## Passage provided

Positive margin. Most likely reason is adverse factors at the time of pathology review, like positive margins. This is an indication for adjuvant radiation. Giving radiation soon after surgery once urination has been optimized to improve outcome. This is different than salvage radiation given when there is evidence of rise of psa post surgery.
Tumor still there. After surgery, if the psa didn't drop to 0, good chance that not all tumor was removed. Ask your doctor if there were any positive margins during surgery.
Potential residual. If all prostate tissue has been removed, the psa should typically drop to <0.01. However, the main question right now is whether the residual psa is due to just residual normal prostate cells, or prostate cancer cells. One option is to just repeat in a few months and see - if it's rising, we think that's more likely due to cancer growth. If it stays steady, can be ok to keep monitoring.
Ask your doctor why? Each case is different and it may be because there are a lot of the margins that are posiitve. However a positive margin is not an absolute need for radiation. If the psa is rising after prostatectomy you can watch and as long as you treat before it goes over 1.0 good results can be obtained. A lot of urologist are beginning to own radiation centers and you are right to question the motives.
PSA post RPA. Because it is supposed to be zero after surgery, and the presence of any psa indicated residual...Prostate or cancer, and if it was 0, and rising, growing cancer. Some call this adjuvant; i'd call it salvage. Usualy w wait to optimize continence and erectile function.
ProstateBed at risk. After prostatectomy, the psa should go very close to zero and remained there. Post-prostatectomy radiation is recommended at the first rise of psa or when there is adverse features at the time of prostatectomy/pathology review. Those indications may be positive surgical margin, extracapsular extension, perineural invasion etc., i assume in your case, there may have been adverse features.

## The data
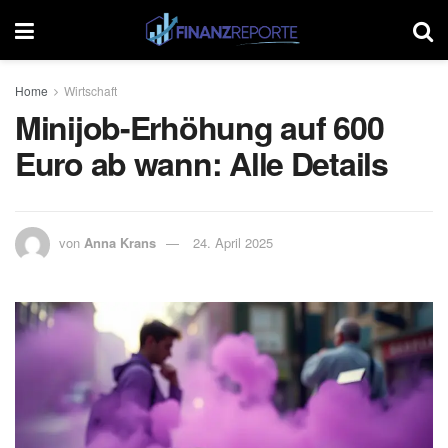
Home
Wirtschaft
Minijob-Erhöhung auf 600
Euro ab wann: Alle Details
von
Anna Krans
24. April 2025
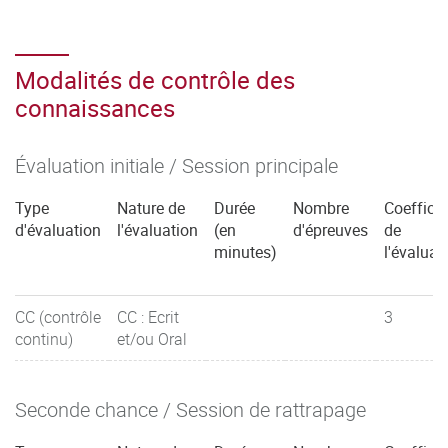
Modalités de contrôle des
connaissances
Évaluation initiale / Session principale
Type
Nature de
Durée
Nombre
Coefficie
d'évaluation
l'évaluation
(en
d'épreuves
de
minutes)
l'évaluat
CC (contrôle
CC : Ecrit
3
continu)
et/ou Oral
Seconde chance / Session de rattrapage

* * *

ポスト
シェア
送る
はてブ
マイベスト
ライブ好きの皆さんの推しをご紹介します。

## Instructions to follow
Sum up the text above on PSA levels and radiation after prostate removal surgery in two sentences.

## The completed task
After prostate removal surgery, PSA should drop to about zero, so PSA that stays above zero or rises may mean some normal prostate cells or cancer remain, and repeating the test in a few months can show whether it is rising. Radiation may be given soon after surgery, once urination has been optimized, when the pathology review finds adverse features such as positive margins, or later as salvage when PSA rises, though a positive margin is not an absolute need for radiation.